A review by verumsolum
Dare to Love by A.L. Brooks

4.0

I feel like I have to start this review by tattling on myself. I didn't want to read this book. But a book club I'm part of chose it and I've enjoyed all of their selections over the last couple of years, and I didn't want to miss out on the discussion. But I resented paying for a book whose blurb… didn't really grip me.

Why do I mention all this? Because I let stupid prejudices and stereotypes get in the way of me wanting to read this book. I'm not a tattoo woman: though I don't know how much of that is internalized crap and how much is genuinely me, so reading that one of the couple was a tattooist was one of the factors that led to me not being interested before I picked the book up. One of these days, I'll trust the others in the group more, because they haven't steered me wrong yet!

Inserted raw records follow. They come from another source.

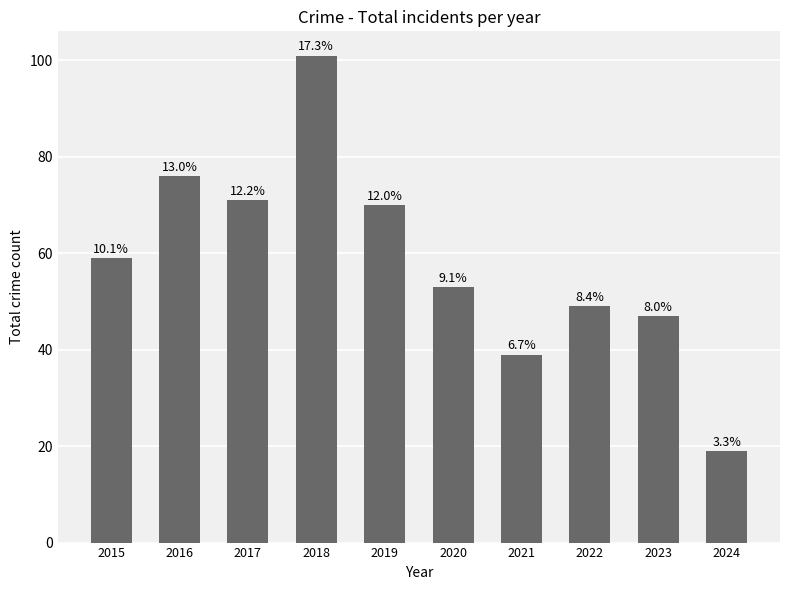

Are the bars horizontal?

No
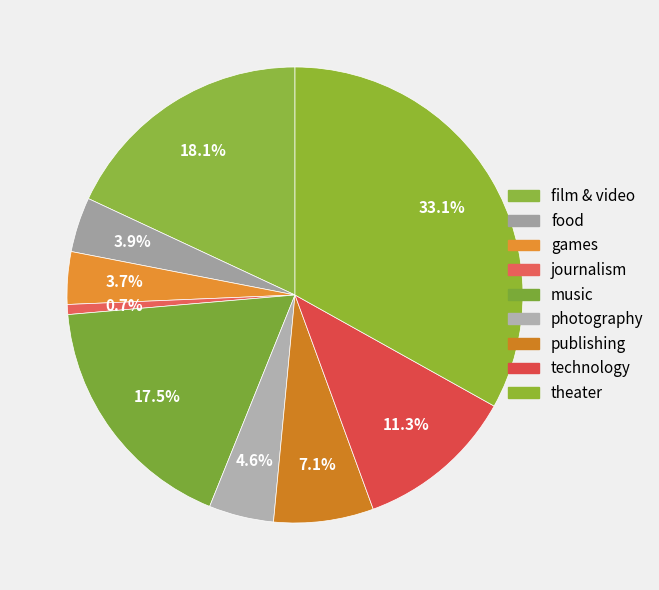

How many segments does this pie chart have?

9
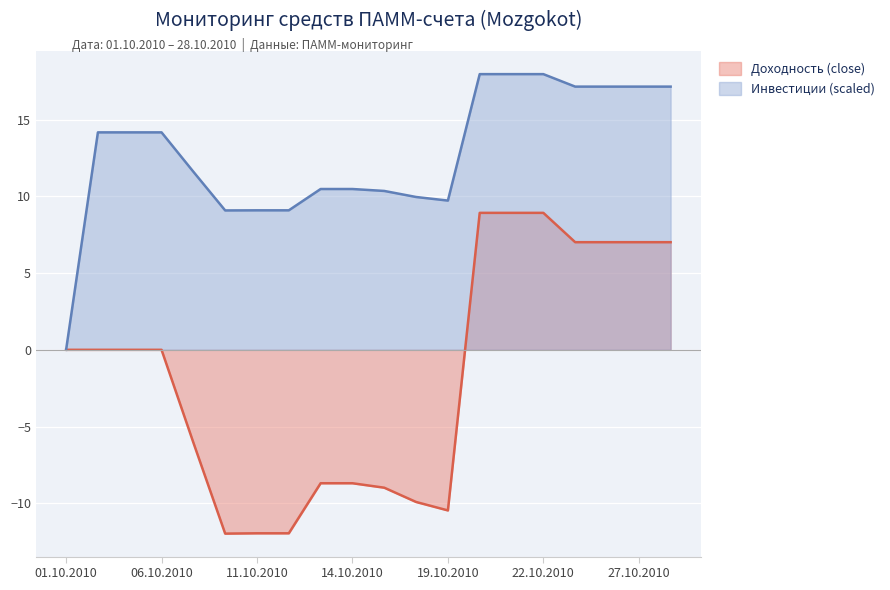

What value does the Инвестиции series have at 04.10.2010?

14.2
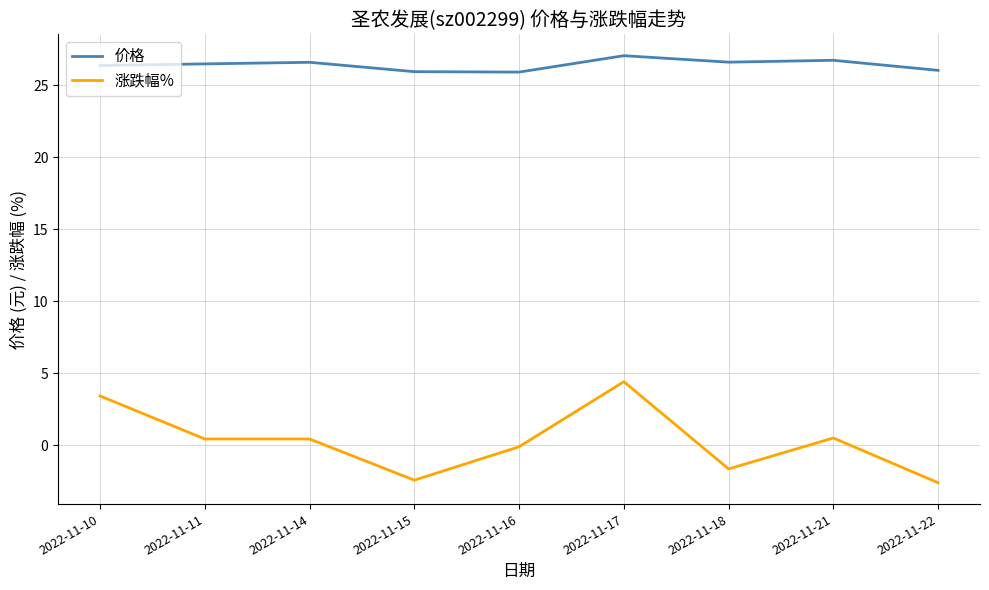

The value of 涨跌幅% at 2022-11-18 is -2.8. True or false?

False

This was a very good story. Ash and Carmen were nicely different. And… we had characters who came to this point in their lives with some past hurts and worries. I also, as somebody who eventually broke contact with her now-deceased mother after her reaction to my coming-out, appreciated that both characters had to relate with mothers (either their own or another family member's) who initially reacted negatively to one of their children coming out. Those felt real, and not conflicts there simply to be exploited to move the story along, as they might have in another author's hands.

Most of all, I appreciated the book reminding me of the wonderful feelings of the initial stages of romantic love, as well as neither hiding from nor excessively dwelling on the inevitable obstacles that crop up on the way to happily ever after.